* **INPUT DATA**:
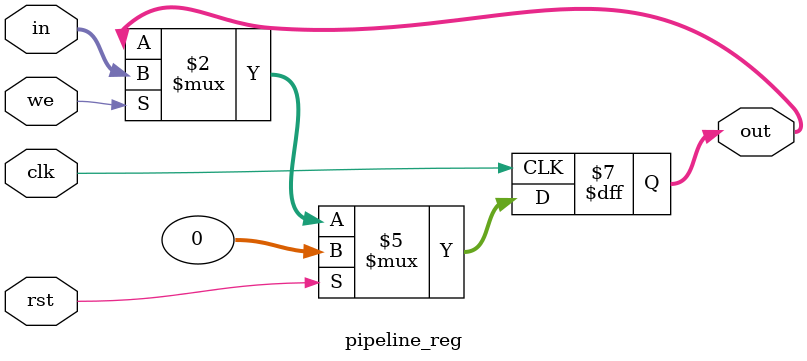
<source format=v>
module pipeline_reg #(
    parameter WIDTH = 32,
    parameter RESET_VAL = {WIDTH{1'b0}}
) (
    input clk,
    input rst,
    input we,
    input [WIDTH - 1:0] in,
    output reg [WIDTH - 1:0] out
);
    always @(posedge clk) begin
        if (rst) begin
            out <= RESET_VAL;
        end else if (we) begin 
            out <= in;
        end
    end
endmodule
</source>
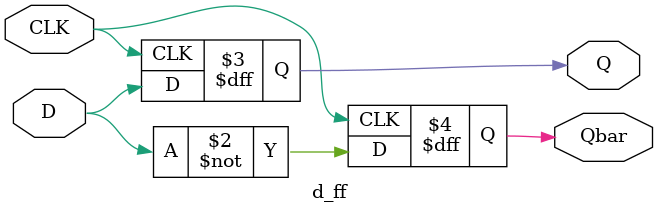
<source format=v>
/*
* D Flip-Flop
* (Source: technobyte.org)
*/
`timescale 10ps/10ps;
module d_ff (
    input wire D, CLK, /*RST,*/
    output reg Q, Qbar );

    always @(posedge CLK /*or posedge RST*/) 
    begin
        // if( RST == 1 ) begin
        //     #1; // Delay
        //     Q <= 0;
        //     Qbar <= 1;
        // end else begin 
        Q <= D; 
        Qbar <= ~D; 
        // end
    end 

endmodule
</source>
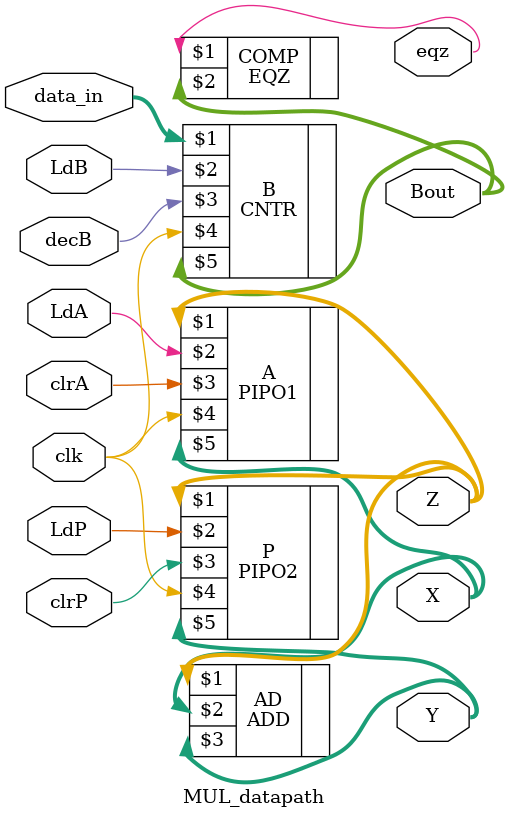
<source format=v>
module MUL_datapath(eqz, LdA, LdB, LdP, clrP,clrA, decB, data_in,clk,X,Y,Z,Bout);

input  LdA, LdB, LdP, clrP,clrA, decB,clk;
input [31:0] data_in;
//input [15:0] pdata_in;
output eqz;
output [31:0] X,Y,Z,Bout;


PIPO1 A (Z,LdA,clrA,clk,X);		// Register for A //
PIPO2 P (Z,LdP,clrP,clk,Y);	
//PIPO2 P (Z,LdP,pdata_in,clk,Y);       // Register for P //
CNTR B  (data_in,LdB,decB,clk,Bout);	     // Down counter for B //
ADD AD  (Z,X,Y);			   // Adder Module //
EQZ COMP (eqz,Bout);	         // A comparator ,that checks if B = zero or not //



endmodule
</source>
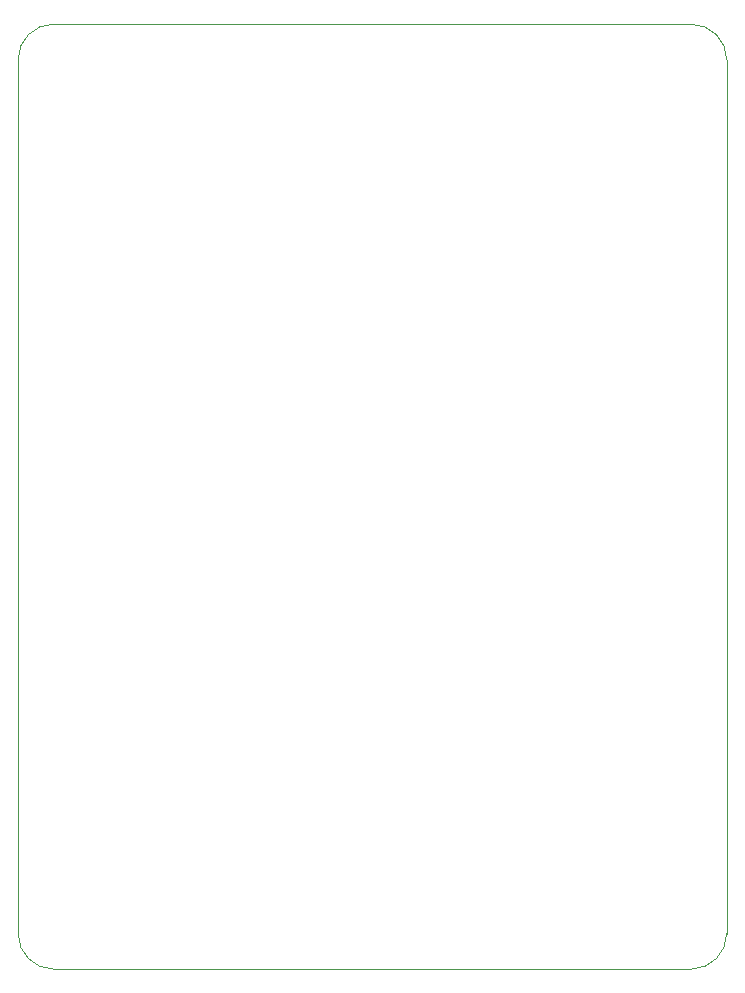
<source format=gbr>
%TF.GenerationSoftware,KiCad,Pcbnew,9.0.6*%
%TF.CreationDate,2026-01-14T19:17:06+00:00*%
%TF.ProjectId,Cinder,43696e64-6572-42e6-9b69-6361645f7063,rev?*%
%TF.SameCoordinates,Original*%
%TF.FileFunction,Profile,NP*%
%FSLAX46Y46*%
G04 Gerber Fmt 4.6, Leading zero omitted, Abs format (unit mm)*
G04 Created by KiCad (PCBNEW 9.0.6) date 2026-01-14 19:17:06*
%MOMM*%
%LPD*%
G01*
G04 APERTURE LIST*
%TA.AperFunction,Profile*%
%ADD10C,0.050000*%
%TD*%
G04 APERTURE END LIST*
D10*
X128000000Y-140000000D02*
G75*
G02*
X125000000Y-137000000I0J3000000D01*
G01*
X185000000Y-137000000D02*
G75*
G02*
X182000000Y-140000000I-3000000J0D01*
G01*
X125000000Y-63000000D02*
G75*
G02*
X128000000Y-60000000I3000000J0D01*
G01*
X182000000Y-60000000D02*
G75*
G02*
X185000000Y-63000000I0J-3000000D01*
G01*
X125000000Y-137000000D02*
X125000000Y-63000000D01*
X182000000Y-140000000D02*
X128000000Y-140000000D01*
X185000000Y-63000000D02*
X185000000Y-137000000D01*
X128000000Y-60000000D02*
X182000000Y-60000000D01*
M02*

</source>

* **WHAT TO WORK ON**: Repeat exactly the lines from the one containing "PIPO2 P (Z,LdP,clrP,clk,Y);" to the last line of the records above, including both, and leave out any pictures.

* **ANSWER TO THE EXERCISE**:
PIPO2 P (Z,LdP,clrP,clk,Y);	
//PIPO2 P (Z,LdP,pdata_in,clk,Y);       // Register for P //
CNTR B  (data_in,LdB,decB,clk,Bout);	     // Down counter for B //
ADD AD  (Z,X,Y);			   // Adder Module //
EQZ COMP (eqz,Bout);	         // A comparator ,that checks if B = zero or not //



endmodule
</source>
<source format=gbr>
%TF.GenerationSoftware,KiCad,Pcbnew,9.0.6*%
%TF.CreationDate,2026-01-14T19:17:06+00:00*%
%TF.ProjectId,Cinder,43696e64-6572-42e6-9b69-6361645f7063,rev?*%
%TF.SameCoordinates,Original*%
%TF.FileFunction,Profile,NP*%
%FSLAX46Y46*%
G04 Gerber Fmt 4.6, Leading zero omitted, Abs format (unit mm)*
G04 Created by KiCad (PCBNEW 9.0.6) date 2026-01-14 19:17:06*
%MOMM*%
%LPD*%
G01*
G04 APERTURE LIST*
%TA.AperFunction,Profile*%
%ADD10C,0.050000*%
%TD*%
G04 APERTURE END LIST*
D10*
X128000000Y-140000000D02*
G75*
G02*
X125000000Y-137000000I0J3000000D01*
G01*
X185000000Y-137000000D02*
G75*
G02*
X182000000Y-140000000I-3000000J0D01*
G01*
X125000000Y-63000000D02*
G75*
G02*
X128000000Y-60000000I3000000J0D01*
G01*
X182000000Y-60000000D02*
G75*
G02*
X185000000Y-63000000I0J-3000000D01*
G01*
X125000000Y-137000000D02*
X125000000Y-63000000D01*
X182000000Y-140000000D02*
X128000000Y-140000000D01*
X185000000Y-63000000D02*
X185000000Y-137000000D01*
X128000000Y-60000000D02*
X182000000Y-60000000D01*
M02*

</source>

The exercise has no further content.